The average monthly new-vehicle payment fell in February due to a mix of factors driving down the cost of ownership, though affordability remained worse than a year earlier and still well above what the typical U.S. household can afford.
The estimated average monthly payment was at its lowest since October, falling about 2% month-over-month to $765 after peaking in December at $789, according to the Cox Automotive/Moody’s Analytics Vehicle Affordability Index.
Consequently, the estimated weeks of median income needed to buy the average new model dropped from 44.2 in January to 43.2, still up 7% year-over-year.
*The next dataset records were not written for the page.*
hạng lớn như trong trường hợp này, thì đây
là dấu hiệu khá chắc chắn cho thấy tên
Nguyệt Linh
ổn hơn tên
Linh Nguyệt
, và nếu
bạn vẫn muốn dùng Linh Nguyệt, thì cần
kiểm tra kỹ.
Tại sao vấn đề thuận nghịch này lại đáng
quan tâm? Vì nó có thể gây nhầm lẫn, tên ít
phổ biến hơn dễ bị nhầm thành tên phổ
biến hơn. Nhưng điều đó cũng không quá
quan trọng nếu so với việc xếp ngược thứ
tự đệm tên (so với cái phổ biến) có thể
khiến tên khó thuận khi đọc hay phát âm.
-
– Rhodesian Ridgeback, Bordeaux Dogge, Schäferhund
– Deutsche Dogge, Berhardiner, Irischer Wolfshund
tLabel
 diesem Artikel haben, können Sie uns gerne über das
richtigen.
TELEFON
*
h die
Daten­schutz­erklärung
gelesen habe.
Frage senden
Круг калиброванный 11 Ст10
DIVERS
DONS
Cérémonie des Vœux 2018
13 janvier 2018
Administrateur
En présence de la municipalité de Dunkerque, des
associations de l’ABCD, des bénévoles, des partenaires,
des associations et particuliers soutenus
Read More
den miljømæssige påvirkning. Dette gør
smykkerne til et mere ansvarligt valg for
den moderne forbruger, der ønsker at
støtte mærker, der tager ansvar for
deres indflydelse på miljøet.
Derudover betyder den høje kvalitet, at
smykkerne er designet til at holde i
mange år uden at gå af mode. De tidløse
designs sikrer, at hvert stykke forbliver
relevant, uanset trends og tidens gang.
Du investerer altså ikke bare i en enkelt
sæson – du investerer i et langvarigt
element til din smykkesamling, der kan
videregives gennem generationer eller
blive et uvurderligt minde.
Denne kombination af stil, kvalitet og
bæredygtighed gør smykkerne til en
Cox credited not just lower vehicle prices but also more incentives, growing consumer incomes, and a lowered average loan rate, for increased affordability.
The median income increased slightly by 0.3%, while Kelley Blue Book data show manufacturer incentives also increased and the average new-vehicle transaction price fell 1.4%. Meanwhile, the average new-vehicle loan interest rate fell to 9.2%.
Despite the affordability improvements, Cox Chief Economist Jonathan Smoke said the typical U.S. household can afford just $400 worth of vehicle loan payment per month.
“With an average monthly payment of nearly twice that,” he said, “the new-vehicle market remains heavily skewed toward the most affluent buyers.”
A year earlier, incentives were more plentiful and new-car prices and loan rates lower, as the Federal Reserve has since raised borrowing rates multiple times.